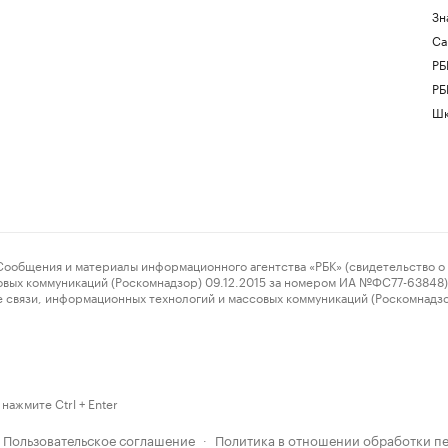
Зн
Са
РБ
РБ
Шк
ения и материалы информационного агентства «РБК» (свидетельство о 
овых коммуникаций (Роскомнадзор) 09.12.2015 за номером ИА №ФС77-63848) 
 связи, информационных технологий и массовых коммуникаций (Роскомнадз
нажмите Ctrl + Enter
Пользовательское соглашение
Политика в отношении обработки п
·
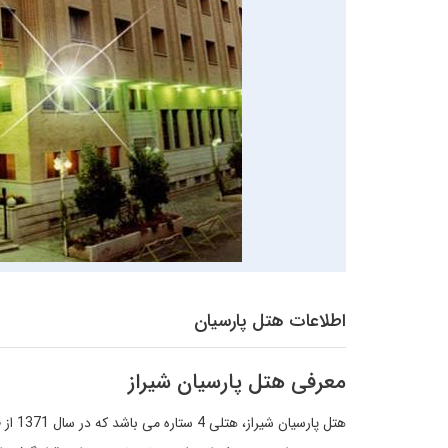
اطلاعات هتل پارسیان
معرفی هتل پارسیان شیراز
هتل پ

________

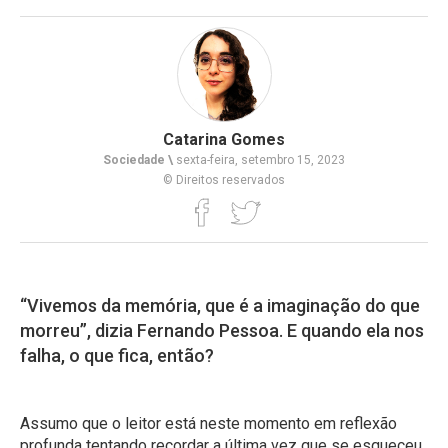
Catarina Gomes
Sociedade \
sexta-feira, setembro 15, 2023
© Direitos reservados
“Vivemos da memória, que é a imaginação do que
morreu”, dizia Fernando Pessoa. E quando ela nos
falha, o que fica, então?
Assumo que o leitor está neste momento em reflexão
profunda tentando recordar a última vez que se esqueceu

________

§ **WORK ITEM**: When a line in the records holds the string "коммуникаций", copy that line.

§ **EXERCISE SOLUTION**:
овых коммуникаций (Роскомнадзор) 09.12.2015 за номером ИА №ФС77-63848) 
 связи, информационных технологий и массовых коммуникаций (Роскомнадз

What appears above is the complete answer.